In making investments, building social capital is immensely important. Examples of people-oriented things you will most likely have to do are outsourcing, networking, partnerships, etc. You need to work with the right people in your investment efforts. In everything you do when investing, there are people involved. That is why soft skills are paramount. Soft skill is a personal skill that is usually interpersonal, non-specialized, and often difficult to quantify, e.g. leadership or responsibility. Other soft skills are communication, emotional intelligence, time management, critical thinking, active listening, empathy, and others.

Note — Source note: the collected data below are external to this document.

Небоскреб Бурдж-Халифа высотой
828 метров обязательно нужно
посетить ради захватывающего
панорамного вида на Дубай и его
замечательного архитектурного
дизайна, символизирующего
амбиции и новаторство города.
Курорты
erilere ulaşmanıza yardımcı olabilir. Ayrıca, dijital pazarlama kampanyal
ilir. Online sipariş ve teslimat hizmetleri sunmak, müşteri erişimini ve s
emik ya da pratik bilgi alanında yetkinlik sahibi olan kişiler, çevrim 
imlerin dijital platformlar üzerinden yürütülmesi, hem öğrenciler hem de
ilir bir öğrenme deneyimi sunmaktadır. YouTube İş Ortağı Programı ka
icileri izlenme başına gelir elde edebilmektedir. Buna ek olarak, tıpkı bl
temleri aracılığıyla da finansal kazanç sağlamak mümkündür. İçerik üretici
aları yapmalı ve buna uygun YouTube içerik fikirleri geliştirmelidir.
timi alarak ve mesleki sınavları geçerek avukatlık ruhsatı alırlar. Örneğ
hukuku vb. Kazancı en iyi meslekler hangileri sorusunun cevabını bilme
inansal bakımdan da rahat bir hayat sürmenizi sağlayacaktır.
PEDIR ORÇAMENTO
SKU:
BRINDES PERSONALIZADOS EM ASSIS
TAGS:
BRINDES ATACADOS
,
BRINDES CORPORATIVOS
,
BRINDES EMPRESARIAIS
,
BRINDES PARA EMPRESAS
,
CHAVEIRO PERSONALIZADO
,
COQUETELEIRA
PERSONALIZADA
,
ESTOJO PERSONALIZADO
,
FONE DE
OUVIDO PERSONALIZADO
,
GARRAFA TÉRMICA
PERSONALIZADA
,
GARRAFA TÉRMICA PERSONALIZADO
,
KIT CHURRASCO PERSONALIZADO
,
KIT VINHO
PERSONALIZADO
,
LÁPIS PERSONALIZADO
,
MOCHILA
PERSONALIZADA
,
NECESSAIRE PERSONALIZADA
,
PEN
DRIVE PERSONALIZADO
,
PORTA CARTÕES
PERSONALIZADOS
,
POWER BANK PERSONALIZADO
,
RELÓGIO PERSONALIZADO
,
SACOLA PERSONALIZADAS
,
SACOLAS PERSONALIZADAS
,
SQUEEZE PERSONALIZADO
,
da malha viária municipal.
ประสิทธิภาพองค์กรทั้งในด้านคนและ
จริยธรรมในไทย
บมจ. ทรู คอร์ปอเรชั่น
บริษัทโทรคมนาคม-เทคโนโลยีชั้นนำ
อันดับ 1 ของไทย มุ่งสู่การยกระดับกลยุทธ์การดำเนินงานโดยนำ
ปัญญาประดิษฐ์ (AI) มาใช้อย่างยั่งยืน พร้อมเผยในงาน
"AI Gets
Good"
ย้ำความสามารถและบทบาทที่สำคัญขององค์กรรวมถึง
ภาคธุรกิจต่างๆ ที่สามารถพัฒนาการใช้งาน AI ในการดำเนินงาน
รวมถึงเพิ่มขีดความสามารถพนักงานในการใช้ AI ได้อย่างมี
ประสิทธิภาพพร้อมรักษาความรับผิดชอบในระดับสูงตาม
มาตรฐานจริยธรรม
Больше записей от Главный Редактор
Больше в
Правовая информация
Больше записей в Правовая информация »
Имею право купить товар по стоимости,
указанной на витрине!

“Your actions reflect your values and, in turn, your vested investment. Be sure to invest your time and actions in the people who will return the results you seek.”

– Tiani Cook

Be Wary Of Trends

You must be careful of so-called trends. For instance, it may seem like something is worth investing in now. Often you hear news about the best industries or stocks to invest in at any given time. Those bubbles may sometimes be worth it, but it is not always so. You need to be very careful. Not every trend or wave is worth riding on. Sometimes it may be best to do the opposite of what others are doing. It reminds me of one of Warren Buffet’s quotes,

I will tell you how to become rich. Close the doors. Be fearful when others are greedy. Be greedy when others are fearful.

It is a classic encapsulation of the importance of not always following trends. Most important is to have a solid framework or system by which you scrutinize investment opportunities. For instance, Warren Buffet typically considers undervalued companies which have solid metrics. An example of such is a proven track record of paying dividends. Another metric is the consistency of earnings. This is what is called value investing. You see, he does not merely consider the trends. The best thing to do is always to take trends with a grain of salt. Many people have lost out by being blinded by so-called trends.

Let me sign off on this. Something is striking. Robert Kiyosaki once said about making investments for beginners: “I am often asked how to start investing with little or no money. Please hear this, as this is the hardest thing for people to understand: you do NOT invest with money! You invest with your mind! No matter what the field, your biggest asset is your mind. Once you know, you find deals, find your team and use other people’s money. You sell the deal, and your team gets investment money. ” We are again brought back to the importance of having the right mental structures. It is always about your mindset; nurture it rightly!